Tabori a écrit : ma seule patrie est le théâtre. Son théâtre utilise toutes les facettes du comique pour dénoncer, démystifier le nazisme, un peu comme dans le film Le dictateur de Chaplin. Il écrit Le courage de ma mère en 1979, adapté au cinéma en 1995. C’est désormais une pièce de théâtre.

Roland Timsit, seul sur scène joue le rôle de Tabori qui enregistre ses souvenirs devant un micro de radio. Il parle de son enfance, de son adolescence et bien sûr de la guerre quand en 1944, un changement de régime à Budapest a fait basculer la communauté juive dans l’horreur (80% des Juifs hongrois sont morts entre 1944 et 1945).

Alors qu’elle sort de chez elle pour aller jouer au rami chez sa sœur, la mère de Tabori est arrêtée par la police hongroise. Aussitôt mise dans des wagons à bestiaux, direction le camp d’extermination d’Auschwitz. Mais à la frontière polonaise, un officier allemand qui n’aime pas les Hongrois la libère et la renvoie à Budapest dans un train civil.

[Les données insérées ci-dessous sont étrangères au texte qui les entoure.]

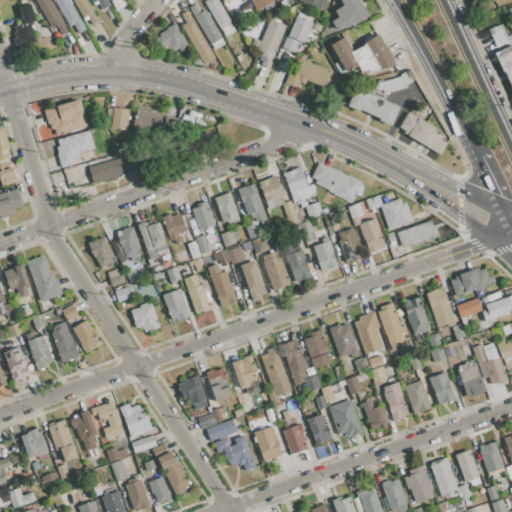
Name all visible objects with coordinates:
building: (313, 2)
building: (314, 2)
building: (101, 3)
building: (231, 3)
building: (257, 3)
building: (260, 3)
building: (98, 4)
building: (118, 4)
building: (232, 7)
building: (83, 10)
building: (85, 10)
building: (510, 10)
building: (26, 13)
building: (348, 13)
building: (50, 14)
building: (69, 14)
building: (347, 14)
building: (68, 16)
building: (218, 16)
building: (219, 16)
building: (50, 17)
building: (510, 25)
building: (23, 26)
building: (206, 26)
building: (207, 26)
building: (296, 34)
building: (296, 34)
building: (23, 35)
road: (134, 35)
building: (497, 35)
building: (498, 36)
building: (172, 38)
building: (195, 38)
building: (196, 38)
building: (171, 39)
building: (270, 41)
building: (268, 43)
building: (362, 55)
building: (362, 56)
building: (505, 62)
building: (506, 64)
building: (306, 73)
road: (476, 73)
building: (306, 74)
road: (56, 77)
road: (435, 78)
building: (392, 83)
building: (393, 84)
road: (3, 89)
road: (207, 93)
building: (372, 106)
building: (372, 106)
building: (64, 117)
building: (65, 117)
building: (117, 117)
building: (116, 118)
building: (145, 121)
building: (146, 121)
building: (168, 122)
building: (174, 126)
building: (421, 132)
building: (422, 133)
building: (194, 141)
building: (3, 145)
building: (71, 147)
building: (72, 147)
building: (3, 150)
building: (118, 151)
road: (410, 167)
building: (111, 168)
building: (111, 169)
building: (6, 176)
building: (7, 176)
road: (407, 178)
building: (333, 181)
building: (335, 182)
building: (295, 183)
road: (154, 184)
building: (270, 192)
traffic signals: (491, 192)
road: (492, 195)
building: (276, 199)
building: (8, 202)
building: (9, 202)
building: (250, 202)
building: (251, 202)
building: (369, 205)
building: (224, 208)
building: (226, 208)
traffic signals: (452, 209)
building: (312, 210)
building: (354, 211)
building: (393, 212)
building: (394, 213)
building: (201, 215)
building: (202, 215)
building: (329, 219)
building: (121, 222)
building: (172, 226)
building: (173, 226)
building: (250, 231)
road: (508, 231)
building: (302, 232)
building: (416, 233)
building: (417, 234)
building: (370, 235)
building: (371, 236)
building: (389, 236)
building: (151, 237)
building: (228, 237)
building: (229, 237)
building: (151, 238)
road: (508, 238)
building: (128, 241)
building: (127, 242)
building: (200, 243)
building: (115, 244)
building: (347, 244)
building: (259, 245)
building: (348, 245)
building: (202, 246)
traffic signals: (471, 247)
building: (192, 250)
building: (100, 252)
building: (100, 252)
building: (324, 254)
building: (232, 255)
building: (235, 255)
building: (323, 255)
building: (207, 260)
building: (295, 262)
building: (295, 262)
building: (198, 265)
building: (157, 268)
building: (273, 270)
building: (274, 270)
building: (134, 271)
building: (183, 272)
building: (172, 274)
building: (156, 276)
building: (41, 277)
building: (43, 278)
building: (114, 278)
building: (17, 279)
building: (114, 279)
building: (251, 279)
building: (16, 280)
building: (220, 280)
building: (252, 280)
building: (469, 280)
building: (470, 281)
building: (220, 286)
building: (122, 294)
building: (196, 294)
building: (197, 294)
road: (95, 298)
building: (2, 306)
building: (5, 306)
building: (174, 306)
building: (175, 306)
building: (468, 307)
building: (485, 307)
building: (497, 307)
building: (438, 308)
building: (439, 308)
building: (24, 311)
building: (68, 312)
building: (68, 312)
building: (414, 315)
building: (415, 315)
building: (144, 317)
building: (144, 317)
building: (38, 321)
building: (389, 323)
building: (389, 323)
road: (252, 324)
building: (510, 326)
building: (510, 327)
building: (14, 329)
building: (366, 332)
building: (367, 332)
building: (457, 332)
building: (84, 335)
building: (85, 335)
building: (341, 340)
building: (433, 340)
building: (342, 341)
building: (62, 342)
building: (63, 342)
building: (503, 348)
building: (316, 349)
building: (316, 349)
building: (503, 349)
building: (448, 350)
building: (38, 351)
building: (39, 352)
building: (408, 352)
building: (437, 353)
building: (374, 361)
building: (293, 362)
building: (414, 362)
building: (488, 362)
building: (15, 363)
building: (14, 364)
building: (489, 364)
building: (360, 365)
building: (296, 366)
building: (244, 371)
building: (273, 371)
building: (275, 372)
building: (337, 372)
building: (377, 374)
building: (244, 375)
building: (363, 376)
building: (468, 378)
building: (2, 379)
building: (469, 380)
building: (1, 381)
building: (341, 383)
building: (217, 384)
building: (218, 384)
building: (351, 384)
building: (351, 384)
building: (334, 387)
building: (440, 388)
building: (441, 389)
building: (192, 391)
building: (191, 392)
building: (326, 394)
building: (415, 396)
building: (416, 397)
building: (393, 401)
building: (394, 402)
building: (319, 403)
building: (237, 413)
building: (268, 413)
building: (219, 414)
building: (285, 415)
building: (372, 416)
building: (373, 416)
building: (108, 418)
building: (343, 418)
building: (107, 419)
building: (133, 419)
building: (344, 419)
building: (134, 420)
building: (205, 420)
building: (205, 421)
building: (317, 429)
building: (83, 430)
building: (318, 430)
building: (85, 432)
building: (215, 432)
building: (230, 436)
building: (294, 438)
building: (60, 439)
building: (294, 439)
building: (61, 440)
building: (32, 443)
building: (33, 443)
building: (142, 443)
building: (266, 443)
building: (266, 443)
building: (143, 444)
building: (229, 445)
building: (508, 446)
building: (235, 452)
building: (115, 454)
building: (115, 454)
building: (508, 454)
building: (489, 457)
building: (490, 457)
road: (364, 458)
building: (149, 465)
building: (465, 466)
building: (465, 466)
building: (169, 467)
building: (3, 469)
building: (3, 469)
building: (122, 469)
building: (117, 470)
building: (171, 470)
building: (62, 471)
building: (509, 471)
building: (442, 477)
building: (443, 478)
building: (511, 482)
building: (417, 485)
building: (417, 485)
building: (97, 489)
building: (159, 490)
building: (158, 491)
building: (464, 491)
building: (392, 493)
building: (135, 494)
building: (136, 495)
building: (13, 496)
building: (392, 496)
building: (14, 497)
building: (368, 500)
building: (494, 500)
building: (368, 501)
building: (111, 502)
building: (112, 503)
building: (384, 504)
building: (341, 505)
building: (341, 505)
building: (496, 506)
building: (86, 507)
building: (87, 507)
building: (454, 507)
building: (318, 508)
building: (319, 508)
building: (473, 509)
building: (23, 510)
building: (26, 510)
building: (417, 510)
building: (277, 511)
building: (302, 511)
building: (306, 511)
building: (389, 511)
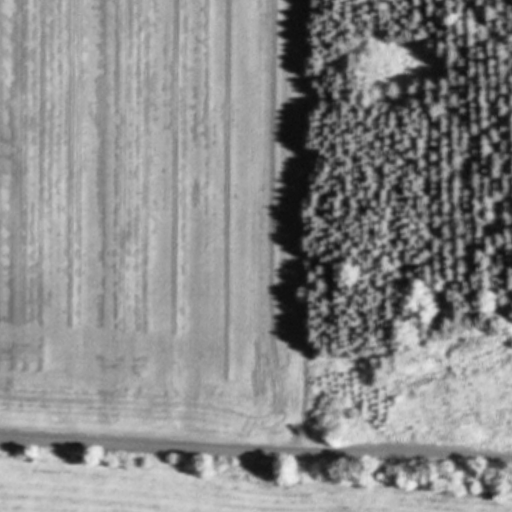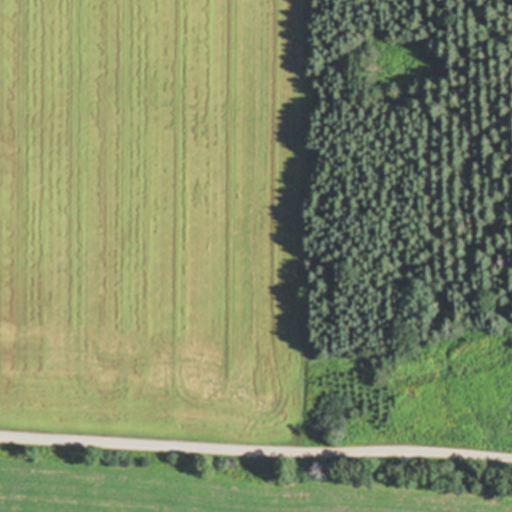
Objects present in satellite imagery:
road: (256, 450)
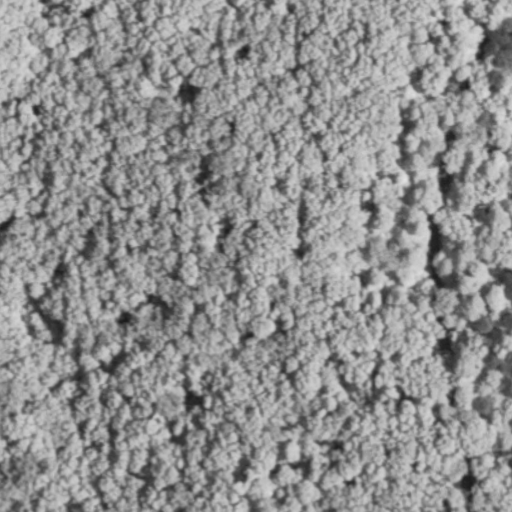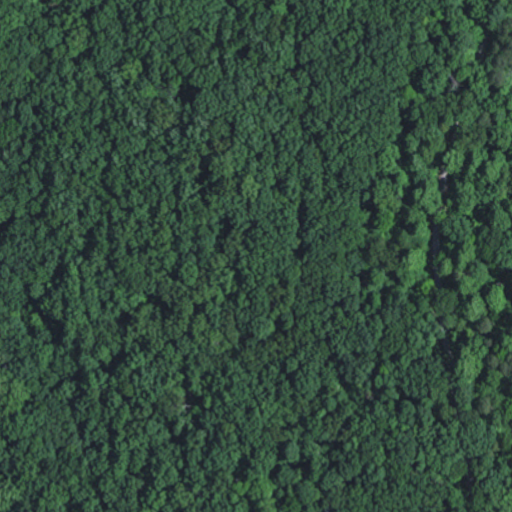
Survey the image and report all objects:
road: (435, 254)
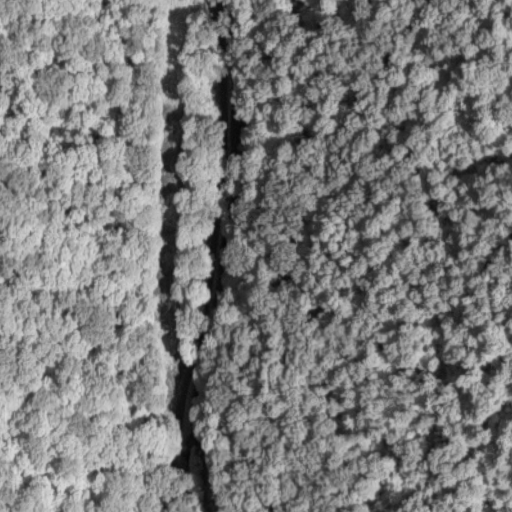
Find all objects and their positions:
road: (191, 257)
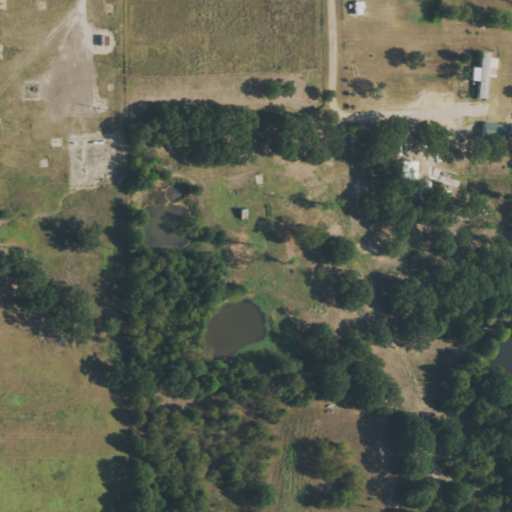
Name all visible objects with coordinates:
road: (91, 6)
building: (486, 73)
road: (401, 111)
building: (497, 131)
road: (352, 263)
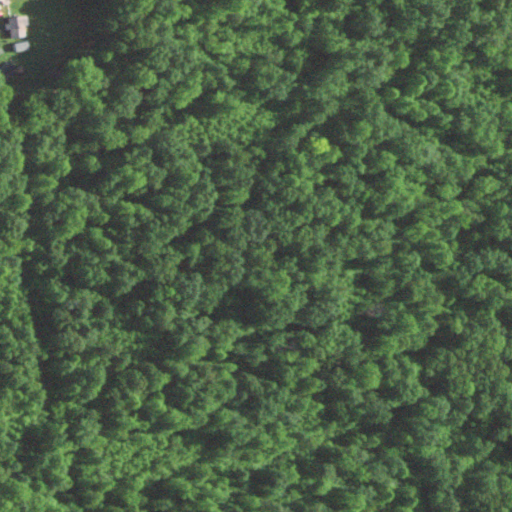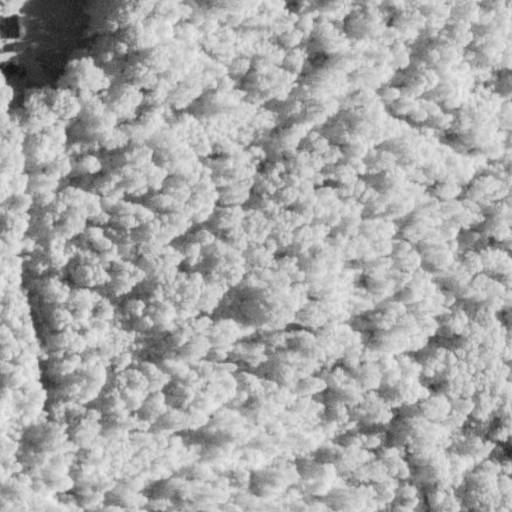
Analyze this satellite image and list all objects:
building: (14, 25)
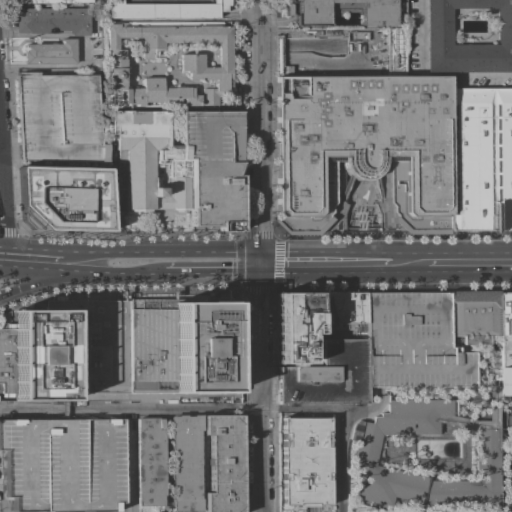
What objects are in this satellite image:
building: (49, 1)
building: (53, 1)
building: (166, 8)
building: (166, 8)
building: (340, 11)
building: (343, 11)
building: (52, 20)
building: (51, 21)
road: (420, 35)
building: (468, 35)
building: (467, 36)
building: (393, 51)
building: (49, 53)
building: (50, 53)
building: (168, 64)
road: (49, 65)
building: (170, 65)
building: (57, 118)
parking lot: (59, 118)
building: (59, 118)
building: (364, 143)
building: (388, 146)
road: (10, 153)
building: (480, 160)
building: (181, 164)
building: (180, 165)
building: (120, 170)
road: (1, 178)
building: (63, 198)
building: (65, 198)
road: (1, 203)
road: (162, 227)
road: (4, 230)
road: (255, 235)
road: (161, 251)
road: (258, 256)
road: (2, 257)
road: (35, 259)
road: (240, 262)
road: (280, 262)
road: (469, 262)
road: (324, 263)
road: (408, 263)
traffic signals: (258, 264)
road: (113, 273)
road: (212, 273)
road: (43, 282)
road: (254, 289)
building: (339, 309)
building: (473, 316)
building: (295, 327)
building: (402, 333)
parking lot: (412, 343)
building: (412, 343)
building: (116, 348)
building: (200, 349)
building: (183, 350)
building: (67, 351)
building: (311, 352)
building: (41, 354)
building: (318, 374)
building: (327, 377)
building: (505, 380)
road: (267, 384)
road: (127, 408)
road: (330, 410)
building: (435, 442)
building: (396, 453)
parking lot: (505, 454)
road: (124, 461)
building: (148, 461)
building: (149, 462)
building: (221, 462)
building: (303, 462)
building: (305, 462)
building: (183, 463)
building: (185, 463)
building: (223, 463)
parking lot: (61, 464)
building: (61, 464)
building: (61, 464)
road: (125, 507)
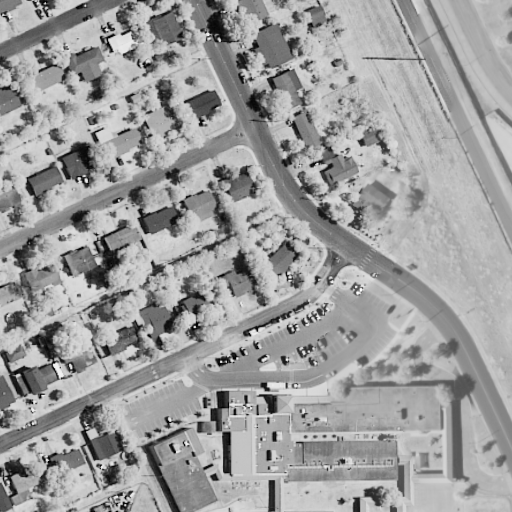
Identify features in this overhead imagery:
building: (8, 4)
building: (254, 9)
building: (315, 16)
road: (419, 19)
road: (56, 26)
building: (163, 29)
building: (124, 41)
building: (270, 46)
road: (479, 51)
power tower: (396, 58)
building: (83, 63)
building: (45, 78)
building: (286, 88)
building: (7, 99)
building: (201, 104)
building: (159, 121)
building: (305, 130)
building: (368, 136)
building: (116, 142)
building: (79, 161)
building: (337, 168)
building: (43, 180)
building: (238, 186)
road: (128, 189)
building: (8, 197)
building: (371, 198)
building: (199, 205)
building: (159, 220)
road: (337, 237)
building: (120, 238)
building: (279, 259)
building: (78, 261)
building: (41, 280)
building: (236, 282)
building: (8, 293)
building: (198, 302)
building: (152, 320)
building: (119, 339)
building: (78, 358)
road: (184, 359)
road: (320, 373)
building: (35, 378)
building: (4, 394)
road: (170, 402)
road: (462, 402)
road: (118, 411)
building: (103, 444)
building: (337, 446)
building: (67, 460)
building: (182, 471)
building: (24, 482)
building: (3, 501)
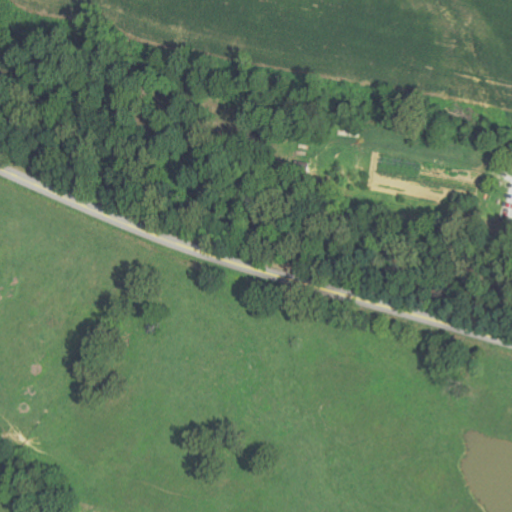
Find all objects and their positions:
road: (251, 268)
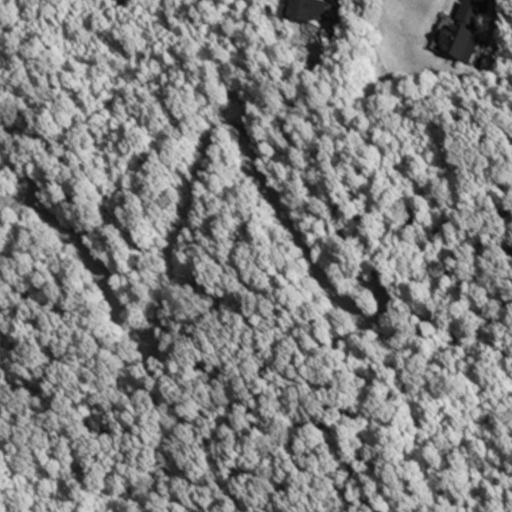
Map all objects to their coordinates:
building: (311, 12)
building: (465, 35)
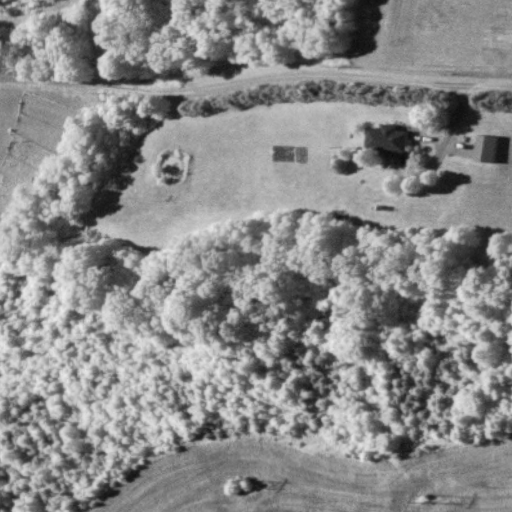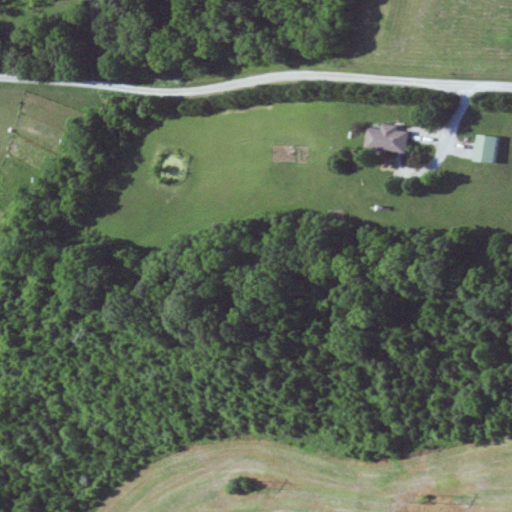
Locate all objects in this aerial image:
road: (255, 84)
building: (395, 138)
building: (491, 149)
power tower: (250, 483)
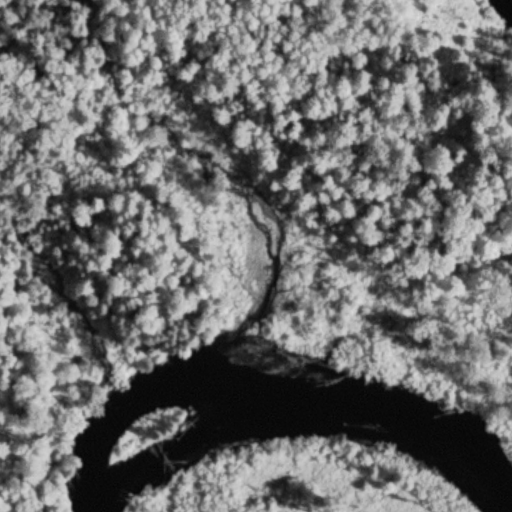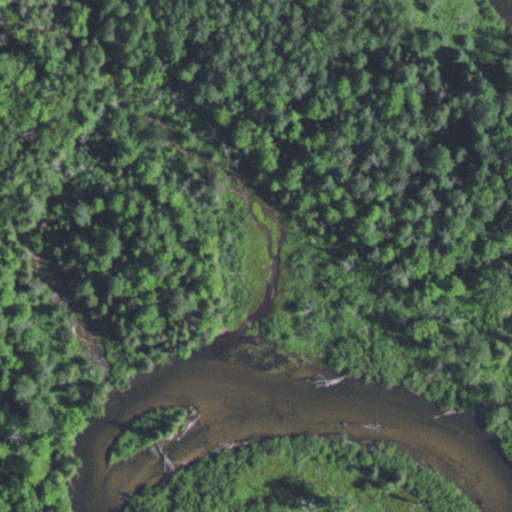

C’est une histoire du génocide au quotidien. Les voisins deviennent des ennemis, l’État un danger, les hommes sont traités comme des bêtes et en prime, il y a la culpabilité des survivants et l’incrédulité des autres. Pour Tabori, il s’agit d’abord d’un devoir de mémoire, une mémoire vive.

Roland Timsit incarne tout à la fois Tabori, mais aussi sa mère et esquisse la multitude des autres personnages de la pièce. Mais cela ne fait pas peur à cet acteur qui est aussi un militant de FO de la FASAP (fédération des Arts, des Spectacles, de l’Audiovisuel et de la Presse) depuis le début des années 1980. Il s’est toujours battu pour les intermittents du spectacle.

 

Le courage ma mère, Théâtre La Reine Blanche, 2 bis passage Ruelle, Paris 75018, mercredi, jeudi, samedi à 19 heures, durée 1h15 ; tarif de 15 à 25 €. Jusqu’au 16 avril.